Didn’t expect this when you were expecting?
She was exhausted.
She quietly stole a moment for herself as she rested her head on a throw pillow. She reminisced about the carefree and happy memory of picking out the pillow when they bought their first piece of furniture together, a year after they met. As she laid there she realized she was experiencing the same feeling of fatigue she did when she was the top Real Estate agent in Hoboken.
This time the fatigue was from caring for her beautiful new born baby boy Matthew, who became colicky the minute they arrived home from the hospital.
What not to Expect when Becoming a Mother
She had always wanted to be a mother. This desire became stronger when she met her husband. She saw that he was a family man and together they could make this dream of hers come true. She loved the way he took care of his parents, checking in on them daily, doing their grocery shopping when needed and driving them to their doctor’s appointments.
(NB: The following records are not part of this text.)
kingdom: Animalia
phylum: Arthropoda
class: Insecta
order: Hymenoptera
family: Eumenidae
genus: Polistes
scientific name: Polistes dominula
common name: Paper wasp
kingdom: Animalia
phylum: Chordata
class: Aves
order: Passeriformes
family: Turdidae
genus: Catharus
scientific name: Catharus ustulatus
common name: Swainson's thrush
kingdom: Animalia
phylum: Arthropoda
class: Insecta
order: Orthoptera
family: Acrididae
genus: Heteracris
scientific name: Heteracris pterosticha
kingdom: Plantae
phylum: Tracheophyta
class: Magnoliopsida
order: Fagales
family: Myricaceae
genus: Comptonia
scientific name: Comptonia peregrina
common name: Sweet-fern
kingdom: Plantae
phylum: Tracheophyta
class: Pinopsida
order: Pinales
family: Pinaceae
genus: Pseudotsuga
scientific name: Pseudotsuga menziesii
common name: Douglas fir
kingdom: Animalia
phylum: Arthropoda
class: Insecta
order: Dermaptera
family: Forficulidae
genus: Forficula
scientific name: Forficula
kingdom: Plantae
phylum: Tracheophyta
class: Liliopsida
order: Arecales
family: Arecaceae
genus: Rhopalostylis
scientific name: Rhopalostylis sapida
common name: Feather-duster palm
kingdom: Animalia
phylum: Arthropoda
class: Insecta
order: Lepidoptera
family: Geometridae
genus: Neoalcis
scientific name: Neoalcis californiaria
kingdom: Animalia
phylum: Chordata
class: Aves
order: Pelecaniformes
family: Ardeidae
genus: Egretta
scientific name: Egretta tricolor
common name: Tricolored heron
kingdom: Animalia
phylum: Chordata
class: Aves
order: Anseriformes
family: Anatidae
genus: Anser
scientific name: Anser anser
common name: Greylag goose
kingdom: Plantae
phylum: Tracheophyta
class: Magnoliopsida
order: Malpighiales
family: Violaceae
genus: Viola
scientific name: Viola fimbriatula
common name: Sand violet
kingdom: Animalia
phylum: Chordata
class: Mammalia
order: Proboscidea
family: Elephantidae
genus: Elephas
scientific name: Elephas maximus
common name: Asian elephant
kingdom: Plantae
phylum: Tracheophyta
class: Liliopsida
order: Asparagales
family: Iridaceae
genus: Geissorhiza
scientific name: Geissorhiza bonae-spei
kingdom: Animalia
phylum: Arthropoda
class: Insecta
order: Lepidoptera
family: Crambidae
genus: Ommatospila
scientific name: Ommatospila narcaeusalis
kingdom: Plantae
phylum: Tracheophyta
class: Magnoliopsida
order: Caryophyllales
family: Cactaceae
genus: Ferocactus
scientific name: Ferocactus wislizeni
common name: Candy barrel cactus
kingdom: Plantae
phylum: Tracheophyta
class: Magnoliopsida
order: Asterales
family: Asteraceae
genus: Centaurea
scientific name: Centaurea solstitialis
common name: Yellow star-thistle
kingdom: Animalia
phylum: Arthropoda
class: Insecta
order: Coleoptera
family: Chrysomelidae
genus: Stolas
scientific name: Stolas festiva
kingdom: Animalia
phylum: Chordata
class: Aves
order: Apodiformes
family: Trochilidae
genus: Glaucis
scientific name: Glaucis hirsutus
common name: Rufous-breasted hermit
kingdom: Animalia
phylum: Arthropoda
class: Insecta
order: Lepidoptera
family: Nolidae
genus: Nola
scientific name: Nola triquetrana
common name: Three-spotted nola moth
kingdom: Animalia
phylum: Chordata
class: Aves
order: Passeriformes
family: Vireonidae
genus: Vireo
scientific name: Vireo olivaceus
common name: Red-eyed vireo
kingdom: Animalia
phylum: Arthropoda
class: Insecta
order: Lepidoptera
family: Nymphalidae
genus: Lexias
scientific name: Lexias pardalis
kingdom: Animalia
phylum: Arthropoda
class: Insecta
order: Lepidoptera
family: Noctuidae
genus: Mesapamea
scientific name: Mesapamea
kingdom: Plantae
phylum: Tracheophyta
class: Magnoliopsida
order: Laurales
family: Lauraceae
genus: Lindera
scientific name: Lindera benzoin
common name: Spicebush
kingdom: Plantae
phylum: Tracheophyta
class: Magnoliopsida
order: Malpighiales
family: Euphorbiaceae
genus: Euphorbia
She respected him tremendously for putting the needs of his parents first and knew that their family together would be his priority.
When she found out she was pregnant she felt so blessed with the feeling that she had it all; a great career, loving relationship with her husband and now a child on the way. She dreamed of quiet feedings in the rocking chair her grandmother left her, short cat naps while her baby took his, and lunch dates with her girlfriends and their babies. She was glad to finally be in “the mommy club” and looked forward to sharing the challenges of motherhood with her girlfriends, as well as embracing the rewarding moments of being a mother.
Promise to Self
She had promised herself early on in the pregnancy that she would strive to maintain a balance in her life remembering not to lose her sense of self while still being a caring friend, wife, and mother. This promise became difficult when she had to meet the needs of her colicky child. She did not have nearby family to offer support and her parents were presently in their 70’s living in a nursing home.
She began to isolate herself in her home as the stares in the grocery store and bank from fellow patrons became too much for her to handle, making her question her ability to mother her child: “Why can’t I make him comfortable? What am I doing wrong? Maybe I do not know how to be a mom?”
She felt emotionally and physically spent, and frustrated because she could not meet her child’s needs. She hated to say this because she loved her husband and her child with all of her heart but this was not what she expected when she found out she was expecting. She desired adult conversation and some time to herself.
She missed the daily hour of yoga that centered her before she became a mother. She could not remember the last time she wore makeup or dressed up for a dinner out, because it truly felt that all twenty-four hours of the day were dedicated to her son.
Although her husband provided as much support as he was able she found it was not enough to prevent her overwhelming feelings of sadness. These feelings of sadness were nothing she could have prepared for. She never expected to feel depressed as a new mother. She felt ashamed of her depression and the reason it evolved. She could not tell her husband after all, being married to him and having a child together was all she every wanted. She wondered if she would ever feel “normal” again.
Balance of Roles
How do we maintain a balance of being a wife, mother, and friend while caring for our own needs when the needs of our family take precedent?
When can we as mothers tell ourselves that we are doing our best and our best is just that? How can we recognize that these feelings of being overwhelmed, out of control, or depressed are signals that we must care for ourselves to enable our own psyche to be healthy; fueling a healthy mindset toward our little ones? Whether we are parents or not we all have the struggle of maintaining or own identity in the different roles we subscribe to. Is it wrong to want a balance in our lives as mothers?
When relationships and roles begin to take over your own inner identity causing sadness, we must understand that this is normal and it is perfectly okay to ask for help.